Begining to study painting in 1906 under famed local artist Yehuda Pen, Chagall moved to St. Petersburg only a few months later in 1907. There he joined the school of the Society of Art Supporters and studied under Nikolai Roerich, encountering artists of every school and style. 

 

This period was a difficult one for Chagall, as Jewish residents at the time could only live in St. Petersburg with a permit, and in fact was jailed for a brief time. Chagal remained in St. Petersburg until 1910, making various trips to his home village, during one of which he was to meet his future spouse, Bella Rosenfeld. 

 

After becoming known as an artist, he left St. Petersburg to settle in Paris in order to be near the art community of the Montparnasse district. In 1914, he returned to Vitebsk and a year later married his fiancée, Bella, whom he had met in 1909. World War I broke out while Chagall was in Russia. In 1916, the Chagalls had a daughter, Ida. 

 

Chagall became an active participant in the Russian Revolution. The Soviet Ministry of Culture made him a Commissar of Art for the Vitebsk region, where he founded an art school. He did not fare well politically under the Soviet system. He and his wife moved to Moscow in 1920 and back to Paris in 1923. 

 

With the German occupation of France during World War II, and the deportation of Jews and the Holocaust, the Chagalls had to flee Paris, located near the invading German army. He hid at Villa Air-Bel] in Marseilles and was assisted to escape from France through Spain and Portugal by the United States journalist, Varian Fry. In 1941, the Chagalls settled in America.  

 

On September 2, 1944, Chagall faced a crisis:  his beloved Bella, the constant subject of his paintings and companion of his life, passed away from an illness. Two years later in 1946 he returned to Europe. By 1949 he had set himself up in Provence, France. During these intense years, he rediscovered the vital energy of color, free and vibrant. His works of this period are dedicated to themese inspired by love and the joy of life, with curved, sinuous figures.

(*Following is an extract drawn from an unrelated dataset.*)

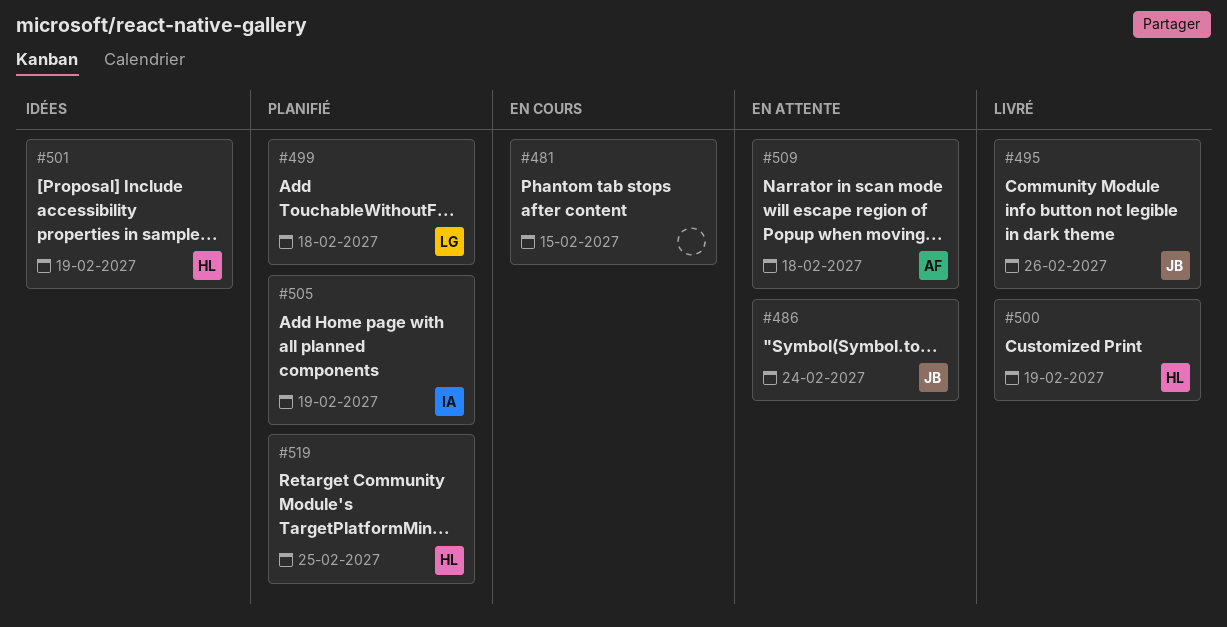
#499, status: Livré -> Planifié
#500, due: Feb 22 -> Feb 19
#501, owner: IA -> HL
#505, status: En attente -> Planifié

He also began to work in sculputre, ceramics, and stained glass. 

 

Chagall remarried in 1952 to Valentina Brodsky. He traveled several times to Greece, and in 1957 visited Israel, where in 1960 he created stained glass windows for the synagogue of the Hadassah University Clinic in Jerusalem and in 1966, wall art for the new Knesset (parliament) being constructed in that city.  

 

The museum in Vitsebsk which bears his name was founded in 1997 in the building where his family lived on 29 Pokrovskaia street--though until his death, years before the fall of the Soviet Bloc, he was 'persona non grata' in his homeland.  The museum only has copies of his work. 

 

He died at the age of 98 in aint-Paul de Vence, France.